--- Exercise requirements ---
Render every non-blank line of source text in the data below as a numbered list, and leave the pictures out.

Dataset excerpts

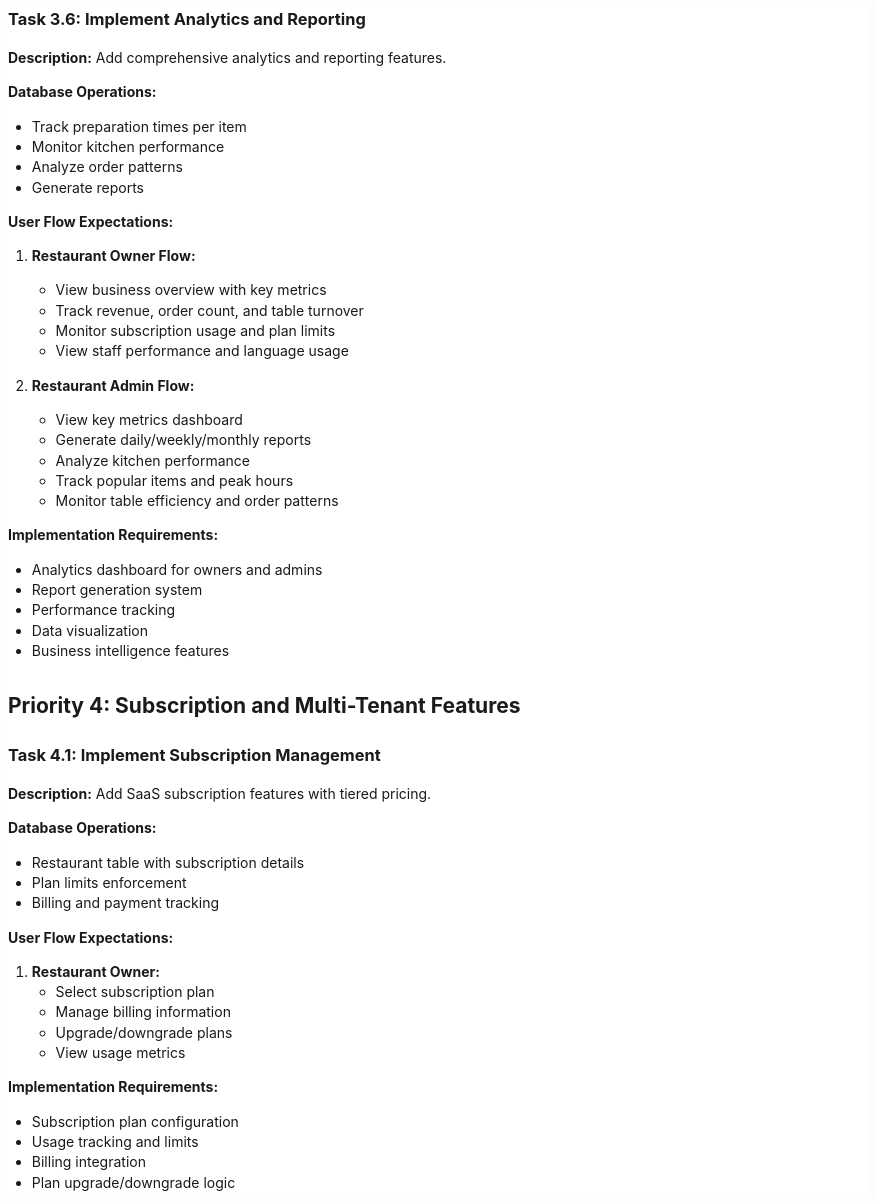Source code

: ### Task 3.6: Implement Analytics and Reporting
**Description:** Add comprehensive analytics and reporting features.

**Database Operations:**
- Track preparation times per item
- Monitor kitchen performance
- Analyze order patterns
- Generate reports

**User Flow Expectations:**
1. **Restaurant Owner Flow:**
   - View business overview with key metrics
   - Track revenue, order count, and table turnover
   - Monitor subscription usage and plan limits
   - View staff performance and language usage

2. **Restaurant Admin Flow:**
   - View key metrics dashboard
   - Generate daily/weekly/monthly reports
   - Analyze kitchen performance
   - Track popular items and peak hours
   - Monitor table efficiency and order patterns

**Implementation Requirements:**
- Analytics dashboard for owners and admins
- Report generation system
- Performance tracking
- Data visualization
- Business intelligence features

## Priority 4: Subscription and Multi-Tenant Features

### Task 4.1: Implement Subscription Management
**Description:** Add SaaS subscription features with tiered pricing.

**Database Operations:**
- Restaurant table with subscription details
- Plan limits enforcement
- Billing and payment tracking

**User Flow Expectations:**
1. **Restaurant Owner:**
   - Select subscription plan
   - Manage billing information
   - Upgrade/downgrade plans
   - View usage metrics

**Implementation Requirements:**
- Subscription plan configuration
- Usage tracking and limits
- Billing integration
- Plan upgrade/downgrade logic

--- Task output ---
1. Source code
2. : ### Task 3.6: Implement Analytics and Reporting
3. **Description:** Add comprehensive analytics and reporting features.
4. **Database Operations:**
5. - Track preparation times per item
6. - Monitor kitchen performance
7. - Analyze order patterns
8. - Generate reports
9. **User Flow Expectations:**
10. 1. **Restaurant Owner Flow:**
11.    - View business overview with key metrics
12.    - Track revenue, order count, and table turnover
13.    - Monitor subscription usage and plan limits
14.    - View staff performance and language usage
15. 2. **Restaurant Admin Flow:**
16.    - View key metrics dashboard
17.    - Generate daily/weekly/monthly reports
18.    - Analyze kitchen performance
19.    - Track popular items and peak hours
20.    - Monitor table efficiency and order patterns
21. **Implementation Requirements:**
22. - Analytics dashboard for owners and admins
23. - Report generation system
24. - Performance tracking
25. - Data visualization
26. - Business intelligence features
27. ## Priority 4: Subscription and Multi-Tenant Features
28. ### Task 4.1: Implement Subscription Management
29. **Description:** Add SaaS subscription features with tiered pricing.
30. **Database Operations:**
31. - Restaurant table with subscription details
32. - Plan limits enforcement
33. - Billing and payment tracking
34. **User Flow Expectations:**
35. 1. **Restaurant Owner:**
36.    - Select subscription plan
37.    - Manage billing information
38.    - Upgrade/downgrade plans
39.    - View usage metrics
40. **Implementation Requirements:**
41. - Subscription plan configuration
42. - Usage tracking and limits
43. - Billing integration
44. - Plan upgrade/downgrade logic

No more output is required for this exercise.